Crude has since risen to around $80 a barrel. Should ONGC
beasked to bear a higher than estimated subsidy burden, it would increase the pressure on its financials, with earnings estimates being revised lower.
One way of asking ONGC to bear a part of the burden, analysts say, will be by capping oil prices beyond, say, $70 a barrel, through a windfall tax or another mechanism. Even so, analysts say, there is no clarity on how kerosene and cooking gas subsidies will be dealt with – whether part of a windfall tax or an additional hit. This adds to the uncertainties and could impact its earnings.
An analyst at a domestic brokerage, not willing to be named, says at a cap of $70 a barrel, net realisation would be $60-62. However, he also awaits clarity on many issues and might have to then adjust his estimates. It is also not known if oil marketing companies
such as HPC will be asked to bear some burden as well.
Analysts, then, await more clarity from the government and ONGC's management after next week'sannouncement of the company’s results.
Meanwhile, domestic oil production and sales contribute more than half to ONGC’s sales mix, excluding joint ventures. Improving cash flow from this business are necessary to fund the company’s planned capital expenditure (capex). Having spent significantly on acquiring a majority stake in HPC (Rs 369 billion), ONGC might have to resort to higher borrowing for funding capex if profits from its oil business are impacted. This would put pressure on its balance sheet and financials.

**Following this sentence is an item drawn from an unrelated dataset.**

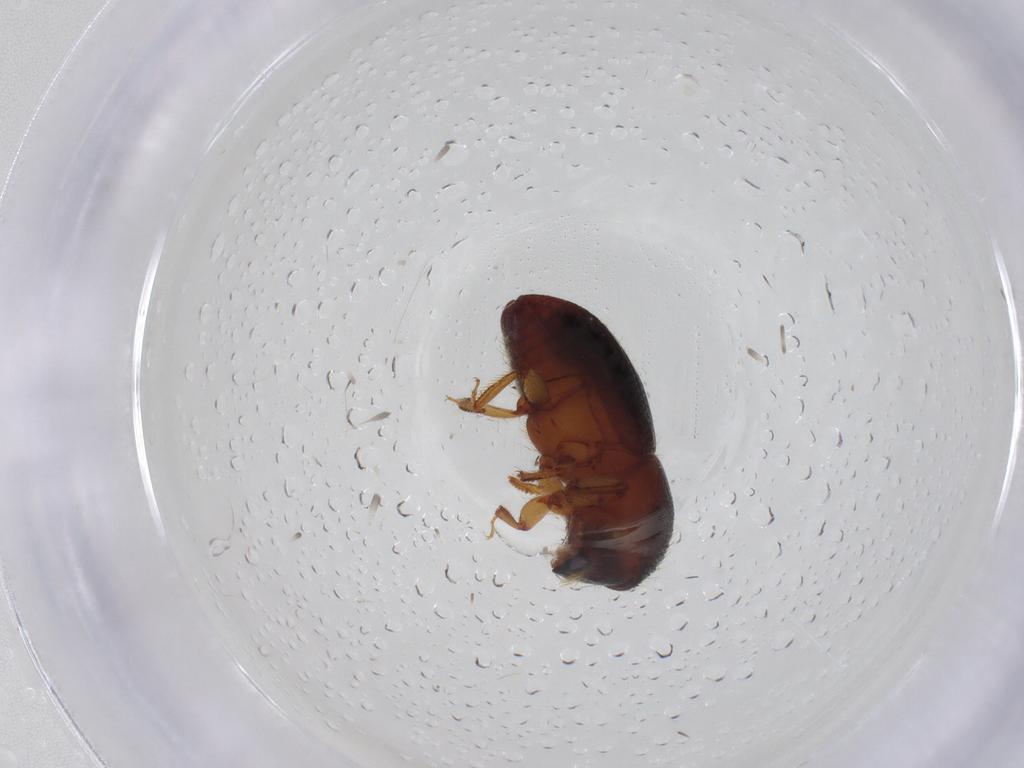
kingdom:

Its overseas subsidiary, ONGC Videsh, might not come under a subsidiary nurden sharing arrangement as in the past, believe analysts. However, even as it will benefit proportionately from a rise in oil prices, it contributes only a tenth to consolidated revenue.
For now, rising gas production and prices, which were to drive ONGC’s earnings, remain priced-in its share value. Uncertainties on subsidy sharing will continue to be an overhang. After outperforming the benchmark S&P BSE Sensex for six months, between late August 2017 and late January 2018 (up 30 per cent versus the Sensex’s 15 per cent), the stock has been a laggard. Since then, it is down 14 per cent (versus the Sensex’s five per cent fall). This week, the stock saw increased volatility; it fell 11 per cent, before rebounding 4.6 per cent on Friday. Clearly, the Street is nervous.